Prólogo

La ciudad de Ronda se asienta, en precario equilibrio, sobre los rocosos hombros de una profunda barranca, a doscientos kilómetros del mar Mediterráneo, cerca de la punta meridional de España, en el borde de la orgullosa región llamada Andalucía. Ronda es llamada «nido de águilas», tanto por la rapacidad de sus moradores como por su encumbrado asiento. Allí, durante el ocaso de la Era de Oro española, era en que sus galeones habían llevado la guerra de conquista y la Cruz a un mundo abierto a sus audaces proas, los nobles de Ronda, durante los largos años de paz, se mantenían en forma para la guerra mediante un peligroso y sanguinario pasatiempo: montados a caballo, mataban toros bravos.

El lugar del ejercicio era el campo de equitación de la Real Maestranza de Caballería. Su objetivo, en Ronda como en el resto de España, era fomentar el valor de los hombres de pro y proporcionar de paso un espectáculo a los pobres que acudían a mirar y a llevarse a rastras los toros muertos en la plaza.

Durante uno de estos espectáculos, a comienzos del siglo XVIII, un noble y su caballo fueron derribados por la embestida del toro. El noble quedó apresado bajo su montura, indefenso ante los cuernos del toro al que había querido matar. Al disponerse éste a hundir las astas en su cuerpo, uno de los pobres lugareños alquilados para el servicio de la plaza de la Real Maestranza, saltó al ruedo. Empleando como engaño su sombrero andaluz de ala ancha, se atrajo al toro, alejándolo del indefenso jinete. Después, para admiración y espanto de sus nobles patronos, siguió agitando el sombrero ante los ojos del toro y, atrayendo la mirada del animal con sus movimientos, hizo que el astado pasara una y otra vez junto a su cuerpo.

Aquel pobre hombre se llamaba Francisco Romero. Era peón carpintero, pero, con los espontáneos movimientos de su sombrero andaluz, había fundado el rito de la moderna corrida de toros, lucha entre un toro y un hombre a pie, con el oscilante señuelo de un trozo de paño.

Durante treinta años, a partir de aquel día, Francisco Romero lidió toros a pie. Inventó la muleta, el paño rojo de los toreros, que remplazó al sombrero como engaño. Cuando murió, era el primer matador de toros de España, y su improvisada acción en la plaza de la Real Maestranza de Ronda había cambiado para siempre la naturaleza de las corridas. Había transformado un arte ecuestre en una hazaña de un hombre a pie. El pasatiempo de los nobles españoles, realizado ahora por sus campesinos, se convirtió en espectáculo para la gente acomodada, representado para ella por los pobres y hambrientos hijos del país. Pero el peón carpintero de Ronda murió rico, y la cosecha de su vida abrió nuevos horizontes a sus pobres paisanos.

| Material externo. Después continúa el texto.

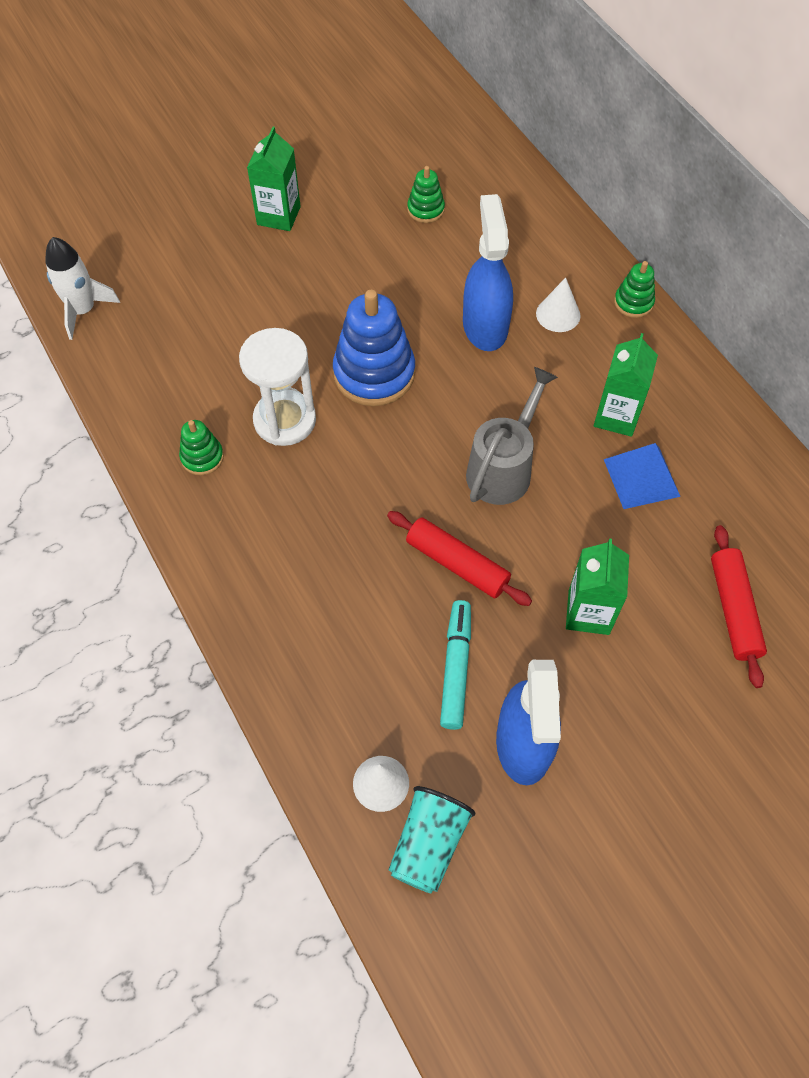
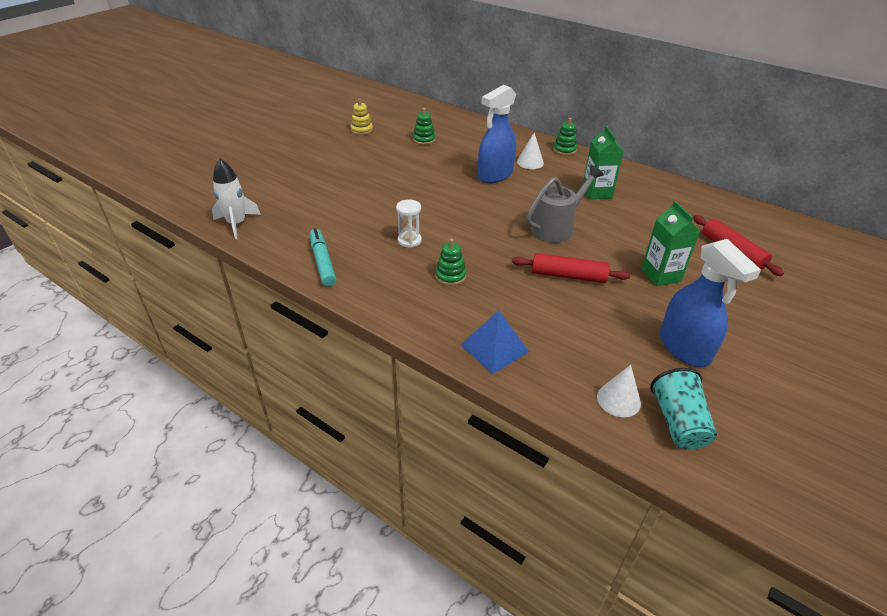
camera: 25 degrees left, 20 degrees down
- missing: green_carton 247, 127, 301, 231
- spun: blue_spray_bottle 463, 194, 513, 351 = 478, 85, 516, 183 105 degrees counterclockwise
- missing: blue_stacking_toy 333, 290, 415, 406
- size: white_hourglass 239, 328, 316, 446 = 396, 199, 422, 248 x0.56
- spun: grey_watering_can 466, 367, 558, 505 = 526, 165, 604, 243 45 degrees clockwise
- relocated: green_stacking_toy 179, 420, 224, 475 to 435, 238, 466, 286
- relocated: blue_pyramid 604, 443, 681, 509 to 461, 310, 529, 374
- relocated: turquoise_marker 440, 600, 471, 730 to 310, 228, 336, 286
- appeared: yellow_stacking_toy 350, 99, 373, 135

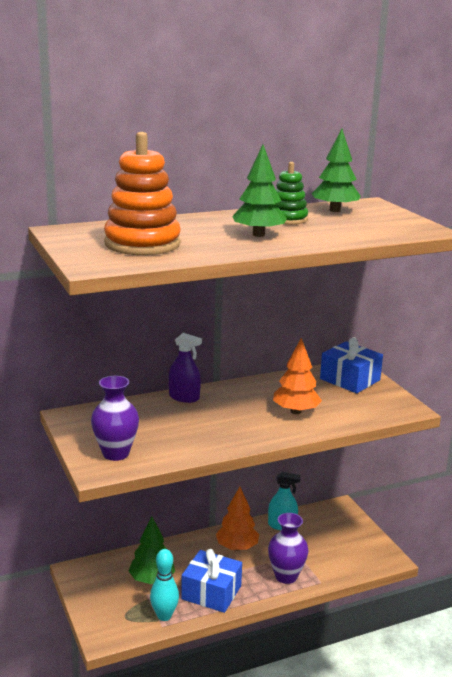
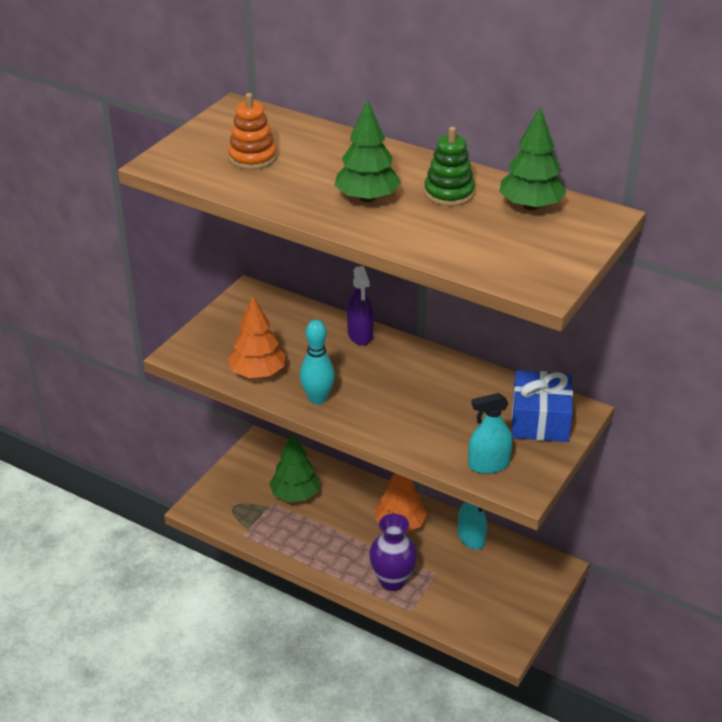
camera: 55 degrees right, 15 degrees up
- size: orange_stacking_toy 104, 132, 181, 255 = 228, 93, 277, 170 x0.58
- relocated: orange_tree 273, 338, 322, 414 to 228, 296, 285, 378
- missing: purple_vase 91, 376, 139, 461
- relocated: turquoise_bowling_pin 150, 549, 179, 621 to 300, 319, 335, 404
- missing: blue_gift 181, 549, 242, 613
- appeared: turquoise_spray_bottle 468, 393, 512, 474

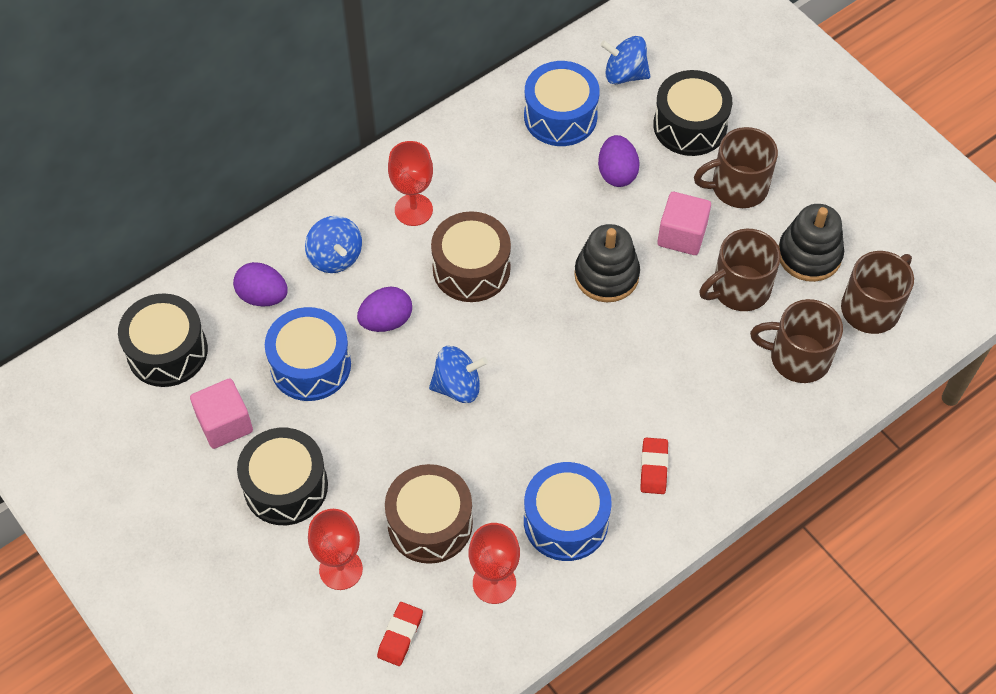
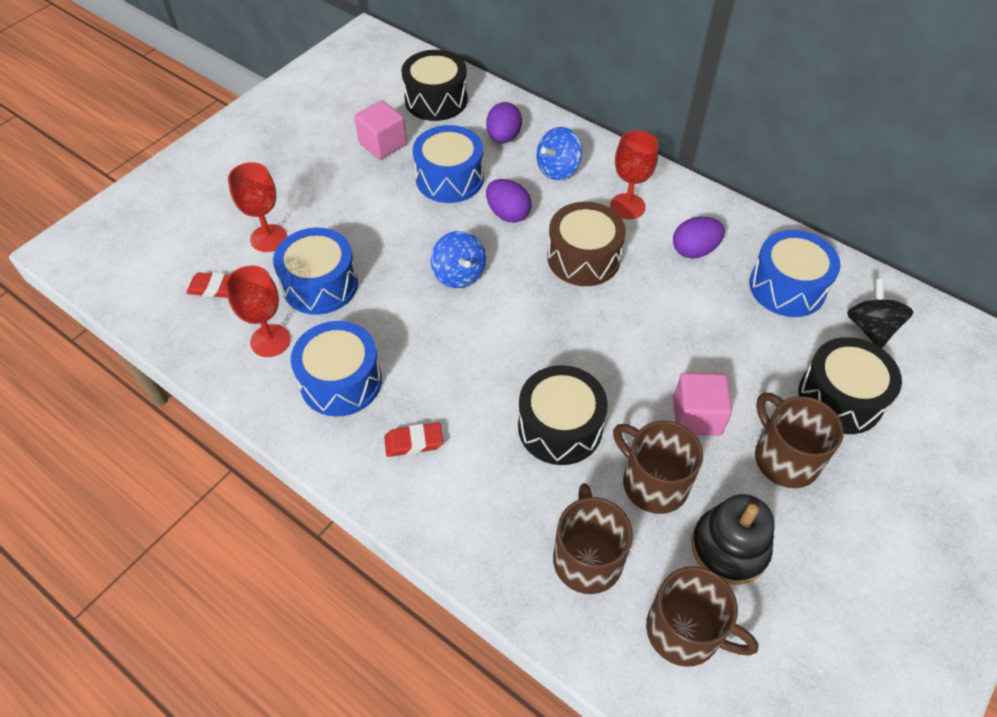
camera: 75 degrees right, 5 degrees down
- colour: blue_spinning_top 600, 36, 650, 84 to black_spinning_top 847, 279, 913, 348
- relocated: purple_egg 598, 135, 640, 187 to 673, 217, 725, 259
- missing: black_stacking_toy 574, 224, 640, 302
- relocated: black_drum 237, 428, 328, 525 to 518, 365, 608, 465
- colour: brown_drum 385, 464, 473, 564 to blue_drum 273, 228, 358, 315

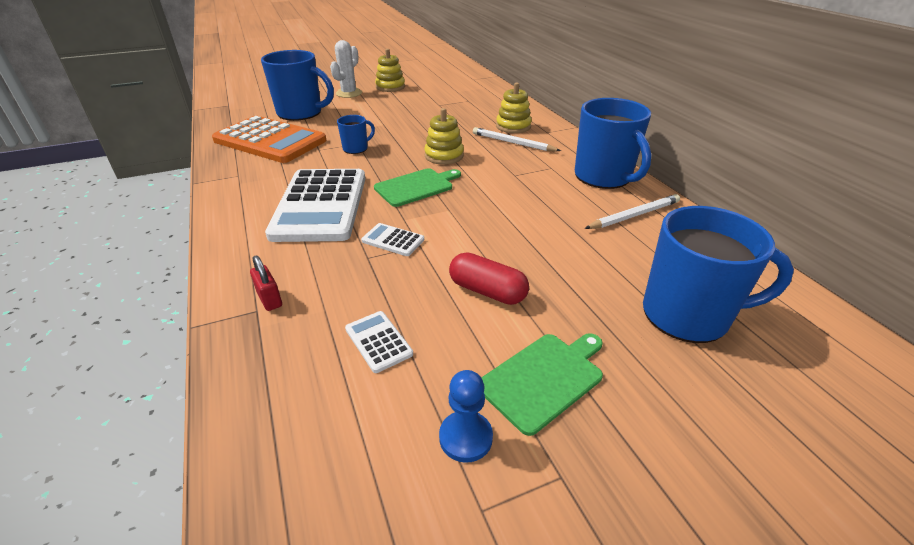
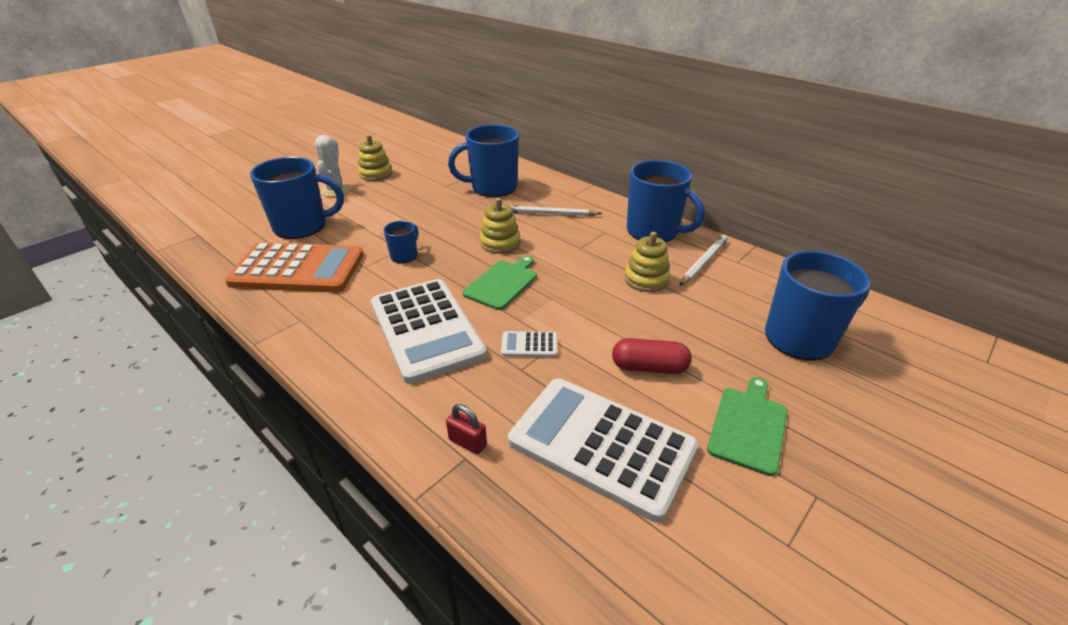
camera: 25 degrees left, 0 degrees up
- relocated: yellow_stacking_toy 496, 82, 532, 133 to 625, 232, 670, 292
- size: white_calculator 345, 311, 413, 373 = 508, 378, 698, 522 x2.48
- missing: blue_pawn 439, 370, 493, 463
- appeared: blue_mug 448, 124, 519, 197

A partir de aquella tarde en Ronda, los jóvenes pobres de Andalucía tuvieron un camino para huir del hambre, un camino que pasaba frente a los cuernos de un toro bravo en los atardeceres de verano de los días españoles. Son a millares los que siguieron este camino durante los dos siglos y medio transcurridos desde que Francisco Romero lo abrió con el revoloteo de su sombrero andaluz. A unos pocos los condujo a una riqueza y a una fama como no pudieron imaginar en sus sueños de mozos pobres. A la mayoría, los llevó a la desesperación y al dolor. Y a más de cuatrocientos hijos de España los llevó a la tumba.

Ésta es la historia del largo y penoso viaje de un hombre que siguió aquel camino.